++++ Records shown ++++

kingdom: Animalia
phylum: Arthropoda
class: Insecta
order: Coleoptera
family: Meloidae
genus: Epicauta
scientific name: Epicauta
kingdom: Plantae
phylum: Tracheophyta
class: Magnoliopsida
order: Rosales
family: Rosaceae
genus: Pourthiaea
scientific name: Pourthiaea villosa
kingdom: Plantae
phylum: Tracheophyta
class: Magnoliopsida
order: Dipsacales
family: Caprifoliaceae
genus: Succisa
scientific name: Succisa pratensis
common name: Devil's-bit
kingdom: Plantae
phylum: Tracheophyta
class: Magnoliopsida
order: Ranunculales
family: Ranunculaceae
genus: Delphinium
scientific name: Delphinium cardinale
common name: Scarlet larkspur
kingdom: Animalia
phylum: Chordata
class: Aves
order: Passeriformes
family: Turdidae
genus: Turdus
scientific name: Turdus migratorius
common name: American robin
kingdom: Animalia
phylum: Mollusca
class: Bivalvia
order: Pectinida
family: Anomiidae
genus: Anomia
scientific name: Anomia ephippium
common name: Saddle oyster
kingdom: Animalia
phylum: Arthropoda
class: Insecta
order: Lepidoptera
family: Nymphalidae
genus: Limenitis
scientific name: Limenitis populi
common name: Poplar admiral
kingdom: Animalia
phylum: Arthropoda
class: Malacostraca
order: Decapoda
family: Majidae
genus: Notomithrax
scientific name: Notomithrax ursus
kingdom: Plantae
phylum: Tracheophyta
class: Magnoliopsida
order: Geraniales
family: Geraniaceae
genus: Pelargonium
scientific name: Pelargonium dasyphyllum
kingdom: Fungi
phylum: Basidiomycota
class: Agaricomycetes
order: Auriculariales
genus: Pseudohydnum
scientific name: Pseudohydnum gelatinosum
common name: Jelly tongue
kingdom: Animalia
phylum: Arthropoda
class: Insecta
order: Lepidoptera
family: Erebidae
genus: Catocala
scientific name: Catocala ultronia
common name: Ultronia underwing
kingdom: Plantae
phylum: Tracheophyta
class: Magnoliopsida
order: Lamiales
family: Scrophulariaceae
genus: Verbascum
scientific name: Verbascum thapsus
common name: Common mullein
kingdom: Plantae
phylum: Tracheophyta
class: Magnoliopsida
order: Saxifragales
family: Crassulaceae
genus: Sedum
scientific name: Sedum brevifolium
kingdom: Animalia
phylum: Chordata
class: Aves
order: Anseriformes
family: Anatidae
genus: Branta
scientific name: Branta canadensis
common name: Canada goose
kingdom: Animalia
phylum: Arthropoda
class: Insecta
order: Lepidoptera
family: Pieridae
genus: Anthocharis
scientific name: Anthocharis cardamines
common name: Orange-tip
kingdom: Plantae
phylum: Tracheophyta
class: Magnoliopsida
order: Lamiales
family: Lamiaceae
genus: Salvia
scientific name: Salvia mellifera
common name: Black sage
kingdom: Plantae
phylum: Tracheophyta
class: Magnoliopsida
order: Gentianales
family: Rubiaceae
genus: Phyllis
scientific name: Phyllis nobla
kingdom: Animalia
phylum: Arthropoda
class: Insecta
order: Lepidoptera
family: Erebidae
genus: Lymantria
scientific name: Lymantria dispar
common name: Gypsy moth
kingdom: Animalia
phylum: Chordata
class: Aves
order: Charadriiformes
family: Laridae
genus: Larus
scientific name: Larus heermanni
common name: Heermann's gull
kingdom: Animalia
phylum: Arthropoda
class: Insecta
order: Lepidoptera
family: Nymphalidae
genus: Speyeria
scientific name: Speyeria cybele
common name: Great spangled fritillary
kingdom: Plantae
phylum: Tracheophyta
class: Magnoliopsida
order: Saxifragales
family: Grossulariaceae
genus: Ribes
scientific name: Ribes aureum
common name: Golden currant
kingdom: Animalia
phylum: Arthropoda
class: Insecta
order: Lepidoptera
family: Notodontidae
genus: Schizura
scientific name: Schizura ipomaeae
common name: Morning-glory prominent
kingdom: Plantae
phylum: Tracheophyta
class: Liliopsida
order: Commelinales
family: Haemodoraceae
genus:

++++

Could you write out the items again from the line with "scientific name: Speyeria cybele" through the end of the items, replacing "common name" with "vernacular name" and leaving everything else unchanged?

*Output for this exercise*.
scientific name: Speyeria cybele
vernacular name: Great spangled fritillary
kingdom: Plantae
phylum: Tracheophyta
class: Magnoliopsida
order: Saxifragales
family: Grossulariaceae
genus: Ribes
scientific name: Ribes aureum
vernacular name: Golden currant
kingdom: Animalia
phylum: Arthropoda
class: Insecta
order: Lepidoptera
family: Notodontidae
genus: Schizura
scientific name: Schizura ipomaeae
vernacular name: Morning-glory prominent
kingdom: Plantae
phylum: Tracheophyta
class: Liliopsida
order: Commelinales
family: Haemodoraceae
genus:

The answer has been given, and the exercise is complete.